Highlights & Insights¶
- Novel Perspective: For the first time, this work revisits the distance metric problem in multimodal contrastive learning from the perspective of differential geometry and geodesics, revealing the limitations of traditional cosine distance on complex manifolds.
- High Generalizability: The geodesic distance module can be integrated in a plug-and-play manner into multiple contrastive learning frameworks (ALBEF, TCL, MAFA, CLIP, FLIP, MOCOv2, SwAV).
- Comprehensive Theoretical Analysis: Theoretical analysis on the number and size of connected components in the hierarchical graph is provided, validating the rationale of the method.
- Engineering Feasibility: Through hierarchical graph structures and incremental updates, the complexity of geodesic distance computation is kept within an acceptable range.
Limitations & Future Work¶
- The hierarchical graph structure requires periodic reconstruction (every 100 steps), which may not be timely during early training stages when features change rapidly.
- The effectiveness of the geodesic distance depends on the size and quality of the sample pool, and can be less stable in small-batch scenarios.

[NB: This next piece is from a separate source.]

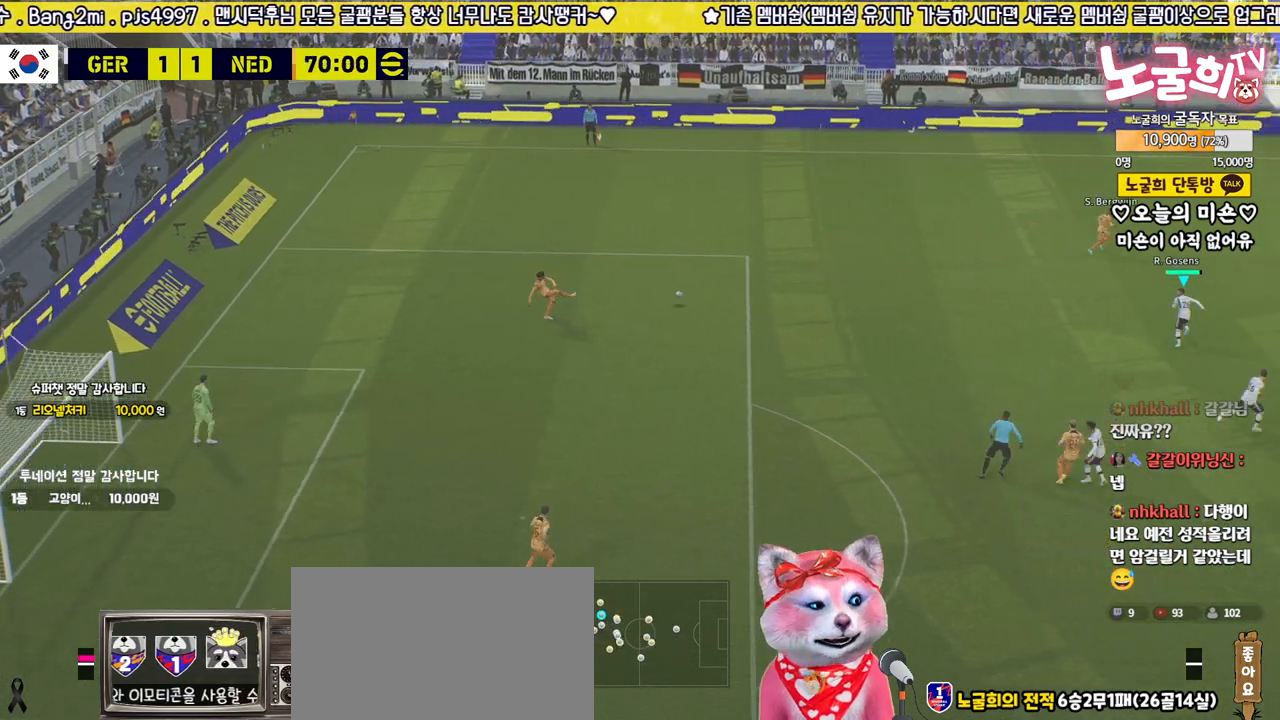
{"buttons": ["R2", "L3"], "left_stick": "up", "right_stick": "center", "events": [[383, "L3", "down"]]}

- It has only been validated on a 4M data scale; the effectiveness and efficiency at larger scales (such as the LAION-400M level) remain to be investigated.
- The \(O(N^3)\) complexity of Floyd's algorithm is still a bottleneck. Although \(N\) is reduced via clustering (256 centers), more efficient shortest path approximation algorithms could be explored in the future.
Related Work & Insights¶
- ISOMAP: Precedent in using geodesic distance in classical dimensionality reduction algorithms, which serves as the direct inspiration for this work.
- ALBEF/TCL/MAFA: Baseline methods for this work, all of which use momentum feature queues for contrastive learning.
- GraphWalk: Proposes a differentiable geodesic distance estimator but features lower accuracy.
- Insight: The choice of distance metric is crucial for contrastive learning. Future work can explore more geometry-aware distance metrics.
Rating¶
- Novelty: ⭐⭐⭐⭐
- Experimental Thoroughness: ⭐⭐⭐⭐
- Writing Quality: ⭐⭐⭐⭐
- Value: ⭐⭐⭐⭐